Page-level text extractions:

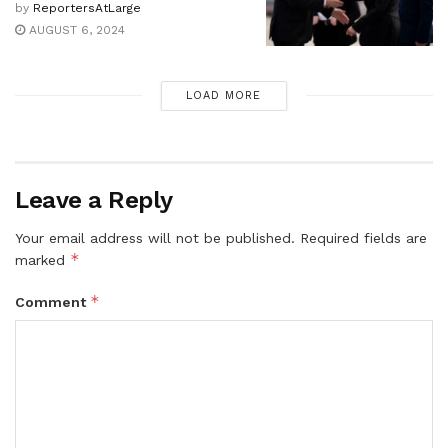
by
ReportersAtLarge
AUGUST 6, 2024
LOAD MORE
Leave a Reply
Your email address will not be published.
Required fields are
*
marked
*
Comment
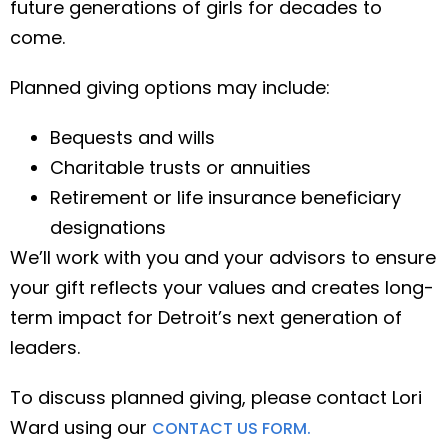
future generations of girls for decades to
come.
Planned giving options may include:
Bequests and wills
Charitable trusts or annuities
Retirement or life insurance beneficiary
designations
We’ll work with you and your advisors to ensure
your gift reflects your values and creates long-
term impact for Detroit’s next generation of
leaders.
To discuss planned giving, please contact Lori
Ward using our
CONTACT US FORM.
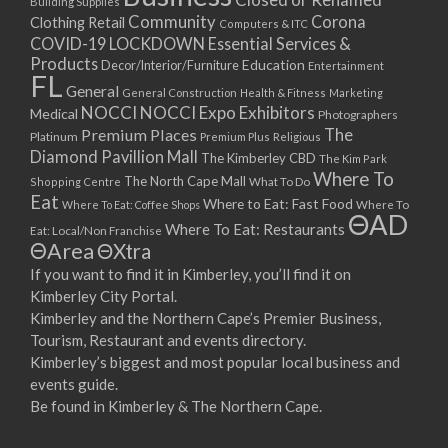
Building Supplies
Community
Corona
Clothing Retail
Computers & ITC
COVID-19 LOCKDOWN Essential Services &
Products
Education
Decor/Interior/Furniture
Entertainment
FL
General
General Construction
Health & Fitness
Marketing
NOCCI
NOCCI Expo Exhibitors
Medical
Photographers
Premium Places
The
Platinum
Premium Plus
Religious
Diamond Pavillion Mall
The Kimberley CBD
The Kim Park
Where To
The North Cape Mall
Shopping Centre
What To Do
Eat
Where to Eat: Fast Food
Where To Eat: Coffee Shops
Where To
ΘAD
Where To Eat: Restaurants
Eat: Local/Non Franchise
ΘArea
ΘXtra
If you want to find it in Kimberley, you’ll find it on
Kimberley City Portal.
Kimberley and the Northern Cape’s Premier Business,
Tourism, Restaurant and events directory.
Kimberley’s biggest and most popular local business and
events guide.
Be found in Kimberley & The Northern Cape.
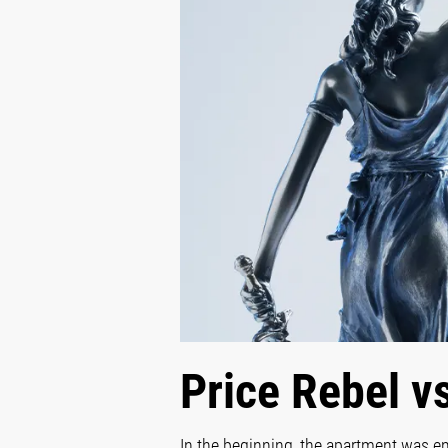
Price Rebel v
In the beginning, the apartment was em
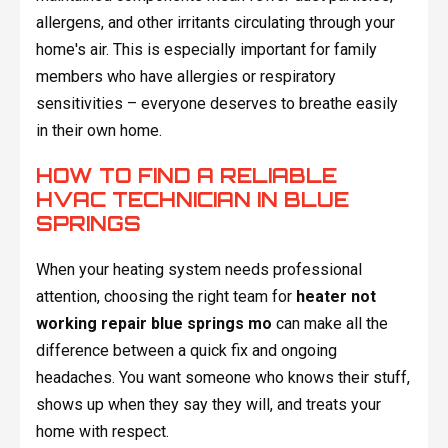
allergens, and other irritants circulating through your
home's air. This is especially important for family
members who have allergies or respiratory
sensitivities – everyone deserves to breathe easily
in their own home.
HOW TO FIND A RELIABLE
HVAC TECHNICIAN IN BLUE
SPRINGS
When your heating system needs professional
attention, choosing the right team for
heater not
working repair blue springs mo
can make all the
difference between a quick fix and ongoing
headaches. You want someone who knows their stuff,
shows up when they say they will, and treats your
home with respect.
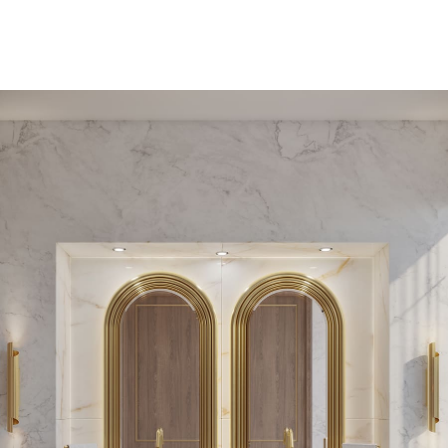
PEDESTAL SINKS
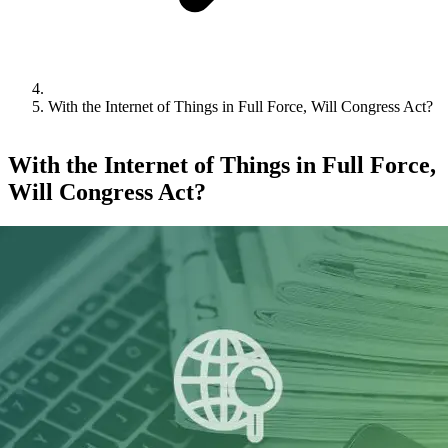
With the Internet of Things in Full Force, Will Congress Act?
With the Internet of Things in Full Force,
Will Congress Act?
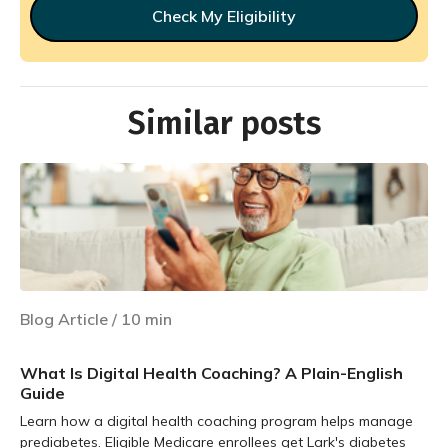
Check My Eligibility
Similar posts
Blog Article
/
10
min
What Is Digital Health Coaching? A Plain-English
Guide
Learn how a digital health coaching program helps manage
prediabetes. Eligible Medicare enrollees get Lark's diabetes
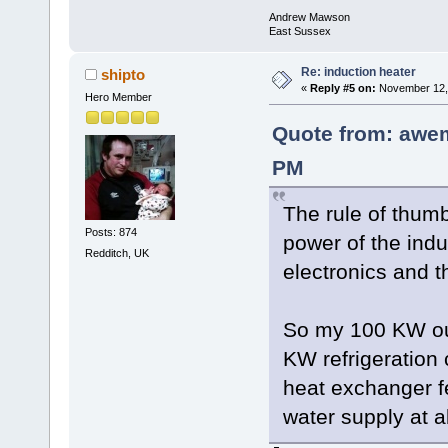
Andrew Mawson
East Sussex
Re: induction heater
shipto
«
Reply #5 on:
November 12, 
Hero Member
Quote from: awe
PM
The rule of thum
Posts: 874
power of the indu
Redditch, UK
electronics and t
So my 100 KW out
KW refrigeration
heat exchanger f
water supply at 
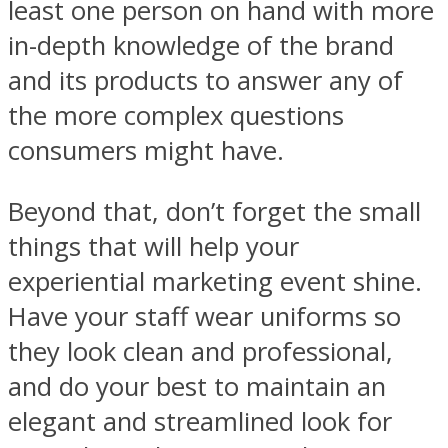
least one person on hand with more
in-depth knowledge of the brand
and its products to answer any of
the more complex questions
consumers might have.
Beyond that, don’t forget the small
things that will help your
experiential marketing event shine.
Have your staff wear uniforms so
they look clean and professional,
and do your best to maintain an
elegant and streamlined look for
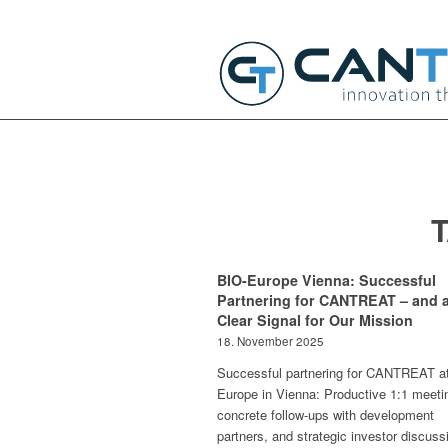
BIO-Europe Vienna: Successful
Partnering for CANTREAT – and 
Clear Signal for Our Mission
18. November 2025
Successful partnering for CANTREAT a
Europe in Vienna: Productive 1:1 meeti
concrete follow-ups with development
partners, and strategic investor discuss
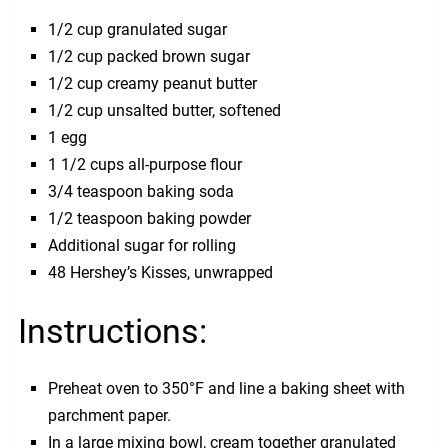
1/2 cup granulated sugar
1/2 cup packed brown sugar
1/2 cup creamy peanut butter
1/2 cup unsalted butter, softened
1 egg
1 1/2 cups all-purpose flour
3/4 teaspoon baking soda
1/2 teaspoon baking powder
Additional sugar for rolling
48 Hershey’s Kisses, unwrapped
Instructions:
Preheat oven to 350°F and line a baking sheet with
parchment paper.
In a large mixing bowl, cream together granulated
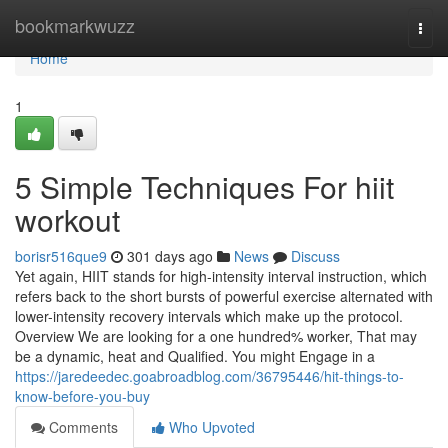
Home
bookmarkwuzz
Togg
navi
Home
1
5 Simple Techniques For hiit
workout
borisr516que9
301 days ago
News
Discuss
Yet again, HIIT stands for high-intensity interval instruction, which
refers back to the short bursts of powerful exercise alternated with
lower-intensity recovery intervals which make up the protocol.
Overview We are looking for a one hundred% worker, That may
be a dynamic, heat and Qualified. You might Engage in a
https://jaredeedec.goabroadblog.com/36795446/hit-things-to-
know-before-you-buy
Comments
Who Upvoted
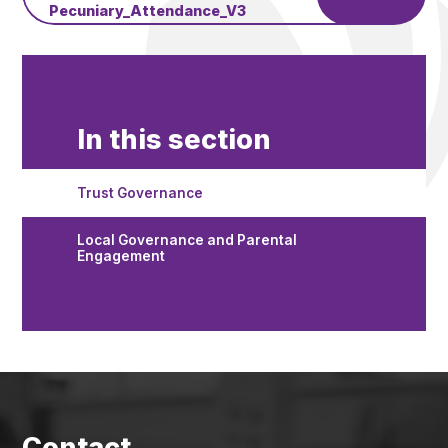
Pecuniary_Attendance_V3
In this section
Trust Governance
Local Governance and Parental
Engagement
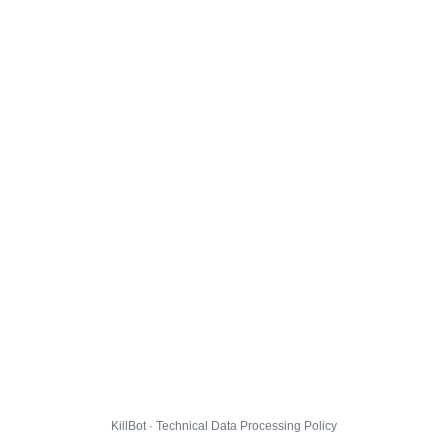
KillBot · Technical Data Processing Policy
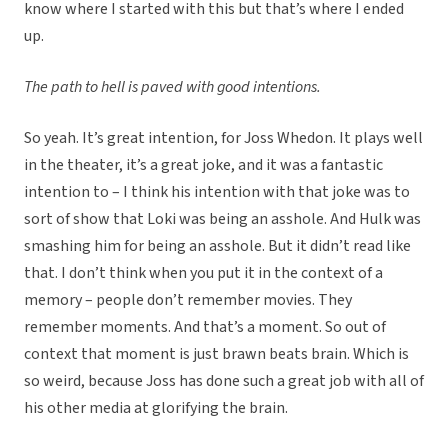
know where I started with this but that’s where I ended
up.
The path to hell is paved with good intentions.
So yeah. It’s great intention, for Joss Whedon. It plays well
in the theater, it’s a great joke, and it was a fantastic
intention to – I think his intention with that joke was to
sort of show that Loki was being an asshole. And Hulk was
smashing him for being an asshole. But it didn’t read like
that. I don’t think when you put it in the context of a
memory – people don’t remember movies. They
remember moments. And that’s a moment. So out of
context that moment is just brawn beats brain. Which is
so weird, because Joss has done such a great job with all of
his other media at glorifying the brain.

TO-DO ITEM:
Exactly as written above, retype the lines starting at the one holding "Local Governance and Parental" and ending at the one holding "intention to –", both included, but not the pictures.

EXERCISE OUTPUT:
Local Governance and Parental
Engagement
KillBot · Technical Data Processing Policy
know where I started with this but that’s where I ended
up.
The path to hell is paved with good intentions.
So yeah. It’s great intention, for Joss Whedon. It plays well
in the theater, it’s a great joke, and it was a fantastic
intention to – I think his intention with that joke was to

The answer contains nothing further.